Os avanços institucionais são essenciais, mas no discurso civil houve um retrocesso? O senhor acha que as pessoas intolerantes se sentem mais autorizadas a se manifestar?

Alguma coisa aconteceu de errado no mundo que, de repente, inúmeros demônios foram liberados e saíram às ruas… racistas, fascistas, homofóbicos, misóginos, supremacistas. Eu acho que é preciso resistir acendendo luzes na escuridão e dando um choque de iluminismo, que é o que o Brasil precisa verdadeiramente. 

Esse fenômeno é mundial: a onda do extremismo conservador e do populismo ocorreu na Hungria, Polônia, Turquia, Ucrânia, e mesmo nos EUA sob Trump. Esse fenômeno tem causas políticas, econômicas-sociais e causas culturais e identitárias. 

O pensamento progressista conseguiu muitas vitórias com uma agenda cosmopolita, multicultural, de defesa dos direitos humanos. O problema é que os progressistas venceram mas não convenceram, já que se contentaram com os louros da vitória e não foram atrás de trazer os que ficaram para trás. 

Eles não convenceram essas pessoas de que aquilo era o melhor para a causa da humanidade. 

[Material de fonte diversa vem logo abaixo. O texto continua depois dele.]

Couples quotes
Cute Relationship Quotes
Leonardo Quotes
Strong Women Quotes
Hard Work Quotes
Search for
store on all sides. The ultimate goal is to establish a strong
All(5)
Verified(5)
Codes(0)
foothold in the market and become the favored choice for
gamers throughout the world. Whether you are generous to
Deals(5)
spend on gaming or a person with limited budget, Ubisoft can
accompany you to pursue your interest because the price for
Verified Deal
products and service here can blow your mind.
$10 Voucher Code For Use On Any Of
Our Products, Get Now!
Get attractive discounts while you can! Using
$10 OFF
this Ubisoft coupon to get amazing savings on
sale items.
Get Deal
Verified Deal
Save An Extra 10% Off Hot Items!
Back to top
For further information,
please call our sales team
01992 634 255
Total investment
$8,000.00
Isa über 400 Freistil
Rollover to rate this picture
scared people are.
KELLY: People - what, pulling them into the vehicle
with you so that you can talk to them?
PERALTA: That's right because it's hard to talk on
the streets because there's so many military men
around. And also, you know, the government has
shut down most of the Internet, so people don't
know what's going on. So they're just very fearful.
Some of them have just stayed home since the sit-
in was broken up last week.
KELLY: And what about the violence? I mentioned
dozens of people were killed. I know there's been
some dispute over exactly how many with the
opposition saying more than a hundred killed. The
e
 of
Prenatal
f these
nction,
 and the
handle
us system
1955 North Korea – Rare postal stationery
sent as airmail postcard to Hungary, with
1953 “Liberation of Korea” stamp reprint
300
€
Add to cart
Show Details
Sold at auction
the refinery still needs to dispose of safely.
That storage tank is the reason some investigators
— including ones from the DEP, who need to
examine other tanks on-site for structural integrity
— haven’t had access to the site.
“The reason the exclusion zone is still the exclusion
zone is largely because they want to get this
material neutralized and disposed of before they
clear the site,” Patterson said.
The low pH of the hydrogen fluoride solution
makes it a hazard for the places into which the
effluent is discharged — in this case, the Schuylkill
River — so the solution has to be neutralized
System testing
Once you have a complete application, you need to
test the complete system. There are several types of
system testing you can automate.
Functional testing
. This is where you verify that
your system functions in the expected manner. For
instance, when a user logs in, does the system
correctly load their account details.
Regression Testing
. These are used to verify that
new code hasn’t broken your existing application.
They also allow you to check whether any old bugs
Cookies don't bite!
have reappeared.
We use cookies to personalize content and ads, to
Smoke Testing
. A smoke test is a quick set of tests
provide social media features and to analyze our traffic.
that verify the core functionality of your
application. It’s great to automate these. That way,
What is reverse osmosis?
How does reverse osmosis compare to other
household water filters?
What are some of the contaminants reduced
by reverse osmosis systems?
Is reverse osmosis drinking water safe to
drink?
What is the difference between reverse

Precisamos disputar uma batalha de ideias e de argumentos e tentar convencer as pessoas de que você discriminar alguém por ser gay ou trans é como discriminar alguém por ser judeu ou negro, ou por ser latino americano. Você está discriminando por um fator sobre o qual a pessoa não tem domínio. Não é sequer uma escolha, é uma circunstância da vida. 

Desrespeitar alguém por uma circunstância da vida que ela sequer causou é insustentável do ponto de vista racional e civilizado.